SRINAGAR, JAN 27: When he was alive, Haider Noorani was the lone outpost of the BJP in the Valley. But just four months after he was assassinated by militants while campaigning for the Lok Sabha elections, his widow feels abandoned by the party that rules the country.
The 40-year-old Noorani was the BJP candidate for the South Kashmir LS seat. While campaigning at Sri Gufwara in Anantnag district on September 7, he was blown to pieces after militants detonated a landmine. A week later, his sister, unable to bear the shock, died of a heart attack. However, not a single BJP leader, from either the local or national level, bothered visiting the family after the killing.
They live alone under the constant threat to their lives in Rafiqa’s parents’ house in Parigam, a remote village in south Kashmir. Noorani’s widow Rafiqa says she was expecting the Government to at least provide her three minor children admission in a good school outside the state. “Being the family of a BJP leader has virtually made usoutcasts in the Valley. I was expecting some relief, but they did not treat my husband even at par with an Army jawan who lost his life in the Kargil war,” she laments. “Did he not die in the name of India?” All that the government provided Rafiqa and her kids was a single-room accommodation in a hotel in Srinagar, which they later left to stay in her parents’ single-storey house in Parigam.
The state has deployed five cops to provide security to the family, but this has added to their woes. “We have just two rooms and a kitchen. We live in one room while the other had to be given to the policemen,” Rafiqa points out. She adds that when she went to Delhi to meet “Atalji” along with her children for help, expecting a VIP treatment for being a “martyr’s widow”, she was denied even an audience with the PM. “Main chaar baar Atalji ke darwaze se wapas lauti (I was turned back four times from PM’s door empty-handed),” she says.
A desperate Rafiqa even approached one of her husband’s friends and a BJPoffice-bearer in Delhi, who took her to Union Home Minister L K Advani. “Only Advaniji was nice, but his personal staff refused to help. I had gone to Delhi with lot of hopes but returned disillusioned,” Rafiqa says.
“Nobody bothers,” she rues, “not even those who used to frequently visit our house in Srinagar when my husband was living. We even met party president Kushabhau Thakre, who was very close to my husband. But his promises too bore no fruit. He had promised to give us a call, which never came.”

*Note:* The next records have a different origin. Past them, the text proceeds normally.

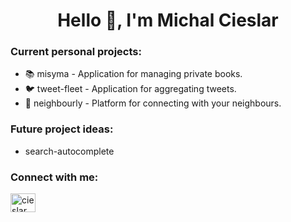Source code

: <h1 align="center">Hello 👋, I'm Michal Cieslar</h1>

<h3>Current personal projects:</h3>
<ul>
  <li>📚 misyma - Application for managing private books.</li>
  <li>🐦 tweet-fleet - Application for aggregating tweets.</li>
  <li>🏡 neighbourly - Platform for connecting with your neighbours.</li>
</ul>

<h3>Future project ideas:</h3>
<ul>
  <li>search-autocomplete</li>
</ul>

<h3>Connect with me:</h3>
<a href="https://www.linkedin.com/in/cieslarmichal" target="blank">
  <img align="center" src="https://raw.githubusercontent.com/rahuldkjain/github-profile-readme-generator/master/src/images/icons/Social/linked-in-alt.svg" alt="cieslarmichal" height="30" width="40" />
</a>
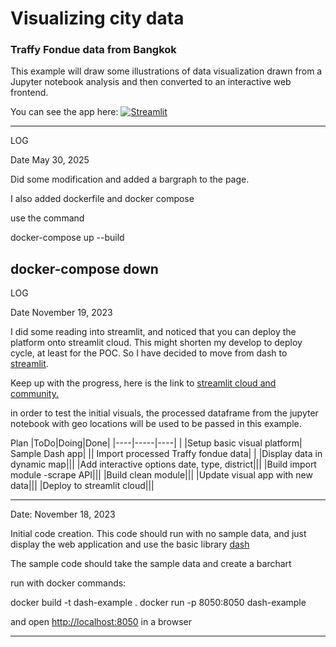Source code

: # Visualizing city data
### Traffy Fondue data from Bangkok

This example will draw some illustrations of data visualization drawn from a Jupyter notebook analysis
and then converted to an interactive web frontend.

You can see the app here: [![Streamlit](https://static.streamlit.io/logo.png)](https://visualize-city-data.streamlit.app/)

</a>


---
LOG

Date May 30, 2025

Did some modification and added a bargraph to the page.

I also added dockerfile and docker compose

use the command

docker-compose up --build

docker-compose down
---

LOG

Date November 19, 2023

I did some reading into streamlit, and noticed that you can deploy the platform onto streamlit cloud.
This might shorten my develop to deploy cycle, at least for the POC.
So I have decided to move from dash to [streamlit](https://streamlit.io/).

Keep up with the progress, here is the link to [streamlit cloud and community.](https://streamlit.io/cloud)

in order to test the initial visuals, the processed dataframe from the jupyter notebook with geo locations will be used to be passed in this example.

Plan
|ToDo|Doing|Done|
|----|-----|----|
| |Setup basic visual platform| Sample Dash app|
|| Import processed Traffy fondue data| |
|Display data in dynamic map|||
|Add interactive options date, type, district|||
|Build import module -scrape API|||
|Build clean module|||
|Update visual app with new data|||
|Deploy to streamlit cloud|||


---

Date: November 18, 2023

Initial code creation.
This code should run with no sample data, and just display the web application and use the basic library [dash](https://dash.plotly.com/)

The sample code should take the sample data and create a barchart

run with docker commands:

docker build -t dash-example .
docker run -p 8050:8050 dash-example

and open [http://localhost:8050](http://localhost:8050) in a browser

---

Besides the threat posed by ultras, there’s the problem of running a household, which has fallen on Rafiqa’s shoulders. “Had I not been working myself,” she notes, “it would have been very difficult to keep the home fires burning.” Rafiqa is a constable in J-K Police and has been on leave ever since Noorani’s killing. “I have been pleading with the Government to transfer me from Srinagar to anywhere near my village but nothing has happened so far,” she says.
Slowly, Noorani’s family islosing hope. “I had a feeling that my children would have the entire party to take care of them,” Rafiqa says now. “But I was mistaken. I had lot of hopes from big party leaders, who were shedding tears on television. Now I am convinced that they never bothered to know what happened to Noorani’s family.”